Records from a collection

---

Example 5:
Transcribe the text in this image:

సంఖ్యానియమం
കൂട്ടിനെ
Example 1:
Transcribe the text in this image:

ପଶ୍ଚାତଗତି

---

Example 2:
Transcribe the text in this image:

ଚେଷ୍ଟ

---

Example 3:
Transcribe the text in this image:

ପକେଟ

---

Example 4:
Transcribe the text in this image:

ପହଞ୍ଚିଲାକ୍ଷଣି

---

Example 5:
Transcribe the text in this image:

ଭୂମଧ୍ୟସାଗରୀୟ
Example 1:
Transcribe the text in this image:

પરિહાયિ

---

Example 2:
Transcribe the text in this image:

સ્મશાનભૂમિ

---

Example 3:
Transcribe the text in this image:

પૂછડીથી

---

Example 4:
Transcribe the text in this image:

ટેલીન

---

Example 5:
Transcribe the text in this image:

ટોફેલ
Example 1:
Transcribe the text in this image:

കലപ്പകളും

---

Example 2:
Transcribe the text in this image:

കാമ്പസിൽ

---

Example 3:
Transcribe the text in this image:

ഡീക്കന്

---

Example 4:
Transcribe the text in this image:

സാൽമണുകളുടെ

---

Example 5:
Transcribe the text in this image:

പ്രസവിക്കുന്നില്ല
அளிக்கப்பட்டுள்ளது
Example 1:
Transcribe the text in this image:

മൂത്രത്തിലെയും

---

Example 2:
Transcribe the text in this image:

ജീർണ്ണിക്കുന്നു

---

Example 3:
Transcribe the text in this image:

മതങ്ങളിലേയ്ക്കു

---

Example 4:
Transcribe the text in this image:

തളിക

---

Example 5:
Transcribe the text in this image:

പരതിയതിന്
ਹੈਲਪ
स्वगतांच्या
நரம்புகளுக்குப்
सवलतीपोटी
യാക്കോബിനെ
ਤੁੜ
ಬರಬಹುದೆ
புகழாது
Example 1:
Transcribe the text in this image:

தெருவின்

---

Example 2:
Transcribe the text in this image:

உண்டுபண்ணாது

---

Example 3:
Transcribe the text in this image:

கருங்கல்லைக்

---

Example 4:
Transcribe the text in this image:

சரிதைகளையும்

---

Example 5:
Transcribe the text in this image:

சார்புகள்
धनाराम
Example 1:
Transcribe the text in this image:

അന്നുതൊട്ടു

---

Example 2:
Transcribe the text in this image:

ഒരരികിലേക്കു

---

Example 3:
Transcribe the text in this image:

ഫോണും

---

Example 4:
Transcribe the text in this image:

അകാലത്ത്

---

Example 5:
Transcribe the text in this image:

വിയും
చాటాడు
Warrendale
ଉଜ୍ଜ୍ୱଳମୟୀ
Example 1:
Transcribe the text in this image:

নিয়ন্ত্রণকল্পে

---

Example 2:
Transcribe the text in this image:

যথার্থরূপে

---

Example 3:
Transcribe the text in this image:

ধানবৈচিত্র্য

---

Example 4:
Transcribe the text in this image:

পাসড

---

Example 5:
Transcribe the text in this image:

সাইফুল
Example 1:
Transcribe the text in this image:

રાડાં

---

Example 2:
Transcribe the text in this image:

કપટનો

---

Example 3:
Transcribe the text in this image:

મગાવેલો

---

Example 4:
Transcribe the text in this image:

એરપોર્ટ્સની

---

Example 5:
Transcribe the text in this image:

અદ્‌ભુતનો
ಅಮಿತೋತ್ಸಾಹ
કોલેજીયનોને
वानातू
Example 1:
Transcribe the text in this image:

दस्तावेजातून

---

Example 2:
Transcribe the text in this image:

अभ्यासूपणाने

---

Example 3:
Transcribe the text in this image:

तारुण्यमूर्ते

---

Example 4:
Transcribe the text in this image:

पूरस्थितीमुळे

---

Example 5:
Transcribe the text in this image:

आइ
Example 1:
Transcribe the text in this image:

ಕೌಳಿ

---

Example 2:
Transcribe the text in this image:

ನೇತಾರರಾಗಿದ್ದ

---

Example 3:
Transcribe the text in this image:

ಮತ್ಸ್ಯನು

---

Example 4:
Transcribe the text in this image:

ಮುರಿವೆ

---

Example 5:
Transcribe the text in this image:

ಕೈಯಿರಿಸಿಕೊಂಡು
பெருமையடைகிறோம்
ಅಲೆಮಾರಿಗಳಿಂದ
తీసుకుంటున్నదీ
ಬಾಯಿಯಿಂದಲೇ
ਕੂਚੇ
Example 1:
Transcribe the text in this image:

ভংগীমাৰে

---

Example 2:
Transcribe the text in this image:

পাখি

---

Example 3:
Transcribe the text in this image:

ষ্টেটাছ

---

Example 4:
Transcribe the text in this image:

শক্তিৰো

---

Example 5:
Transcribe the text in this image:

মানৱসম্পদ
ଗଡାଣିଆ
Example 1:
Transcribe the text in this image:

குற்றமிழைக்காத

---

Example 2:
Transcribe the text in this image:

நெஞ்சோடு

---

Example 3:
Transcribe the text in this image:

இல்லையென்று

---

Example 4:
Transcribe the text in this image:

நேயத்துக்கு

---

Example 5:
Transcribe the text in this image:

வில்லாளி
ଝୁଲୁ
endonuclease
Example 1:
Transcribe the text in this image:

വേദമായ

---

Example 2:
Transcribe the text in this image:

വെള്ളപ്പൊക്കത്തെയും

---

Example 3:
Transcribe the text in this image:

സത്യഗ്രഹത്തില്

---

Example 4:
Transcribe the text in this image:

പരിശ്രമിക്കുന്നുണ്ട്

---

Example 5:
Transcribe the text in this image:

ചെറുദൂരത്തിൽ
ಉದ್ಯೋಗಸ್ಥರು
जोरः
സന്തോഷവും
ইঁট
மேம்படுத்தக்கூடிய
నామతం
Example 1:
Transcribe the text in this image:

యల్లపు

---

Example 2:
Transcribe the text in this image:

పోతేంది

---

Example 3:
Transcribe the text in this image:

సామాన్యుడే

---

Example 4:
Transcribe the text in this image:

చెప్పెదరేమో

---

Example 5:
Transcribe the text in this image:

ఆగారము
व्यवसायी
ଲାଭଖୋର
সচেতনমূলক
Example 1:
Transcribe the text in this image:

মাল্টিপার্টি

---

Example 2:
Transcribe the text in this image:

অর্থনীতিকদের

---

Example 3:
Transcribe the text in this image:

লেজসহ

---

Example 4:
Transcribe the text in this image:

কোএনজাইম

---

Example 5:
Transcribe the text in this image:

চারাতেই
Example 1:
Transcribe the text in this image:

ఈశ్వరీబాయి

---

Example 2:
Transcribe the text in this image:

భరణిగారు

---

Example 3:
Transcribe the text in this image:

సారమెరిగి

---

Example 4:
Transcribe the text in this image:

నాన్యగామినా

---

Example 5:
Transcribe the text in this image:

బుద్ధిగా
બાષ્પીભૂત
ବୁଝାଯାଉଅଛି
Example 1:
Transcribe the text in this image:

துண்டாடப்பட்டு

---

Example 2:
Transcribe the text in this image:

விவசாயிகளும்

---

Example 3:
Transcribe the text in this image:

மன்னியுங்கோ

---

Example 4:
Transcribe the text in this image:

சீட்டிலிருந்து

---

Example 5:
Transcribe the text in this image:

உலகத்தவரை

> _DESCRIPTION OF THE TASK_: Each record must be returned in full and exactly.

> _COMPLETED TASK_:
---

Example 5:
Transcribe the text in this image:

సంఖ్యానియమం
കൂട്ടിനെ
Example 1:
Transcribe the text in this image:

ପଶ୍ଚାତଗତି

---

Example 2:
Transcribe the text in this image:

ଚେଷ୍ଟ

---

Example 3:
Transcribe the text in this image:

ପକେଟ

---

Example 4:
Transcribe the text in this image:

ପହଞ୍ଚିଲାକ୍ଷଣି

---

Example 5:
Transcribe the text in this image:

ଭୂମଧ୍ୟସାଗରୀୟ
Example 1:
Transcribe the text in this image:

પરિહાયિ

---

Example 2:
Transcribe the text in this image:

સ્મશાનભૂમિ

---

Example 3:
Transcribe the text in this image:

પૂછડીથી

---

Example 4:
Transcribe the text in this image:

ટેલીન

---

Example 5:
Transcribe the text in this image:

ટોફેલ
Example 1:
Transcribe the text in this image:

കലപ്പകളും

---

Example 2:
Transcribe the text in this image:

കാമ്പസിൽ

---

Example 3:
Transcribe the text in this image:

ഡീക്കന്

---

Example 4:
Transcribe the text in this image:

സാൽമണുകളുടെ

---

Example 5:
Transcribe the text in this image:

പ്രസവിക്കുന്നില്ല
அளிக்கப்பட்டுள்ளது
Example 1:
Transcribe the text in this image:

മൂത്രത്തിലെയും

---

Example 2:
Transcribe the text in this image:

ജീർണ്ണിക്കുന്നു

---

Example 3:
Transcribe the text in this image:

മതങ്ങളിലേയ്ക്കു

---

Example 4:
Transcribe the text in this image:

തളിക

---

Example 5:
Transcribe the text in this image:

പരതിയതിന്
ਹੈਲਪ
स्वगतांच्या
நரம்புகளுக்குப்
सवलतीपोटी
യാക്കോബിനെ
ਤੁੜ
ಬರಬಹುದೆ
புகழாது
Example 1:
Transcribe the text in this image:

தெருவின்

---

Example 2:
Transcribe the text in this image:

உண்டுபண்ணாது

---

Example 3:
Transcribe the text in this image:

கருங்கல்லைக்

---

Example 4:
Transcribe the text in this image:

சரிதைகளையும்

---

Example 5:
Transcribe the text in this image:

சார்புகள்
धनाराम
Example 1:
Transcribe the text in this image:

അന്നുതൊട്ടു

---

Example 2:
Transcribe the text in this image:

ഒരരികിലേക്കു

---

Example 3:
Transcribe the text in this image:

ഫോണും

---

Example 4:
Transcribe the text in this image:

അകാലത്ത്

---

Example 5:
Transcribe the text in this image:

വിയും
చాటాడు
Warrendale
ଉଜ୍ଜ୍ୱଳମୟୀ
Example 1:
Transcribe the text in this image:

নিয়ন্ত্রণকল্পে

---

Example 2:
Transcribe the text in this image:

যথার্থরূপে

---

Example 3:
Transcribe the text in this image:

ধানবৈচিত্র্য

---

Example 4:
Transcribe the text in this image:

পাসড

---

Example 5:
Transcribe the text in this image:

সাইফুল
Example 1:
Transcribe the text in this image:

રાડાં

---

Example 2:
Transcribe the text in this image:

કપટનો

---

Example 3:
Transcribe the text in this image:

મગાવેલો

---

Example 4:
Transcribe the text in this image:

એરપોર્ટ્સની

---

Example 5:
Transcribe the text in this image:

અદ્‌ભુતનો
ಅಮಿತೋತ್ಸಾಹ
કોલેજીયનોને
वानातू
Example 1:
Transcribe the text in this image:

दस्तावेजातून

---

Example 2:
Transcribe the text in this image:

अभ्यासूपणाने

---

Example 3:
Transcribe the text in this image:

तारुण्यमूर्ते

---

Example 4:
Transcribe the text in this image:

पूरस्थितीमुळे

---

Example 5:
Transcribe the text in this image:

आइ
Example 1:
Transcribe the text in this image:

ಕೌಳಿ

---

Example 2:
Transcribe the text in this image:

ನೇತಾರರಾಗಿದ್ದ

---

Example 3:
Transcribe the text in this image:

ಮತ್ಸ್ಯನು

---

Example 4:
Transcribe the text in this image:

ಮುರಿವೆ

---

Example 5:
Transcribe the text in this image:

ಕೈಯಿರಿಸಿಕೊಂಡು
பெருமையடைகிறோம்
ಅಲೆಮಾರಿಗಳಿಂದ
తీసుకుంటున్నదీ
ಬಾಯಿಯಿಂದಲೇ
ਕੂਚੇ
Example 1:
Transcribe the text in this image:

ভংগীমাৰে

---

Example 2:
Transcribe the text in this image:

পাখি

---

Example 3:
Transcribe the text in this image:

ষ্টেটাছ

---

Example 4:
Transcribe the text in this image:

শক্তিৰো

---

Example 5:
Transcribe the text in this image:

মানৱসম্পদ
ଗଡାଣିଆ
Example 1:
Transcribe the text in this image:

குற்றமிழைக்காத

---

Example 2:
Transcribe the text in this image:

நெஞ்சோடு

---

Example 3:
Transcribe the text in this image:

இல்லையென்று

---

Example 4:
Transcribe the text in this image:

நேயத்துக்கு

---

Example 5:
Transcribe the text in this image:

வில்லாளி
ଝୁଲୁ
endonuclease
Example 1:
Transcribe the text in this image:

വേദമായ

---

Example 2:
Transcribe the text in this image:

വെള്ളപ്പൊക്കത്തെയും

---

Example 3:
Transcribe the text in this image:

സത്യഗ്രഹത്തില്

---

Example 4:
Transcribe the text in this image:

പരിശ്രമിക്കുന്നുണ്ട്

---

Example 5:
Transcribe the text in this image:

ചെറുദൂരത്തിൽ
ಉದ್ಯೋಗಸ್ಥರು
जोरः
സന്തോഷവും
ইঁট
மேம்படுத்தக்கூடிய
నామతం
Example 1:
Transcribe the text in this image:

యల్లపు

---

Example 2:
Transcribe the text in this image:

పోతేంది

---

Example 3:
Transcribe the text in this image:

సామాన్యుడే

---

Example 4:
Transcribe the text in this image:

చెప్పెదరేమో

---

Example 5:
Transcribe the text in this image:

ఆగారము
व्यवसायी
ଲାଭଖୋର
সচেতনমূলক
Example 1:
Transcribe the text in this image:

মাল্টিপার্টি

---

Example 2:
Transcribe the text in this image:

অর্থনীতিকদের

---

Example 3:
Transcribe the text in this image:

লেজসহ

---

Example 4:
Transcribe the text in this image:

কোএনজাইম

---

Example 5:
Transcribe the text in this image:

চারাতেই
Example 1:
Transcribe the text in this image:

ఈశ్వరీబాయి

---

Example 2:
Transcribe the text in this image:

భరణిగారు

---

Example 3:
Transcribe the text in this image:

సారమెరిగి

---

Example 4:
Transcribe the text in this image:

నాన్యగామినా

---

Example 5:
Transcribe the text in this image:

బుద్ధిగా
બાષ્પીભૂત
ବୁଝାଯାଉଅଛି
Example 1:
Transcribe the text in this image:

துண்டாடப்பட்டு

---

Example 2:
Transcribe the text in this image:

விவசாயிகளும்

---

Example 3:
Transcribe the text in this image:

மன்னியுங்கோ

---

Example 4:
Transcribe the text in this image:

சீட்டிலிருந்து

---

Example 5:
Transcribe the text in this image:

உலகத்தவரை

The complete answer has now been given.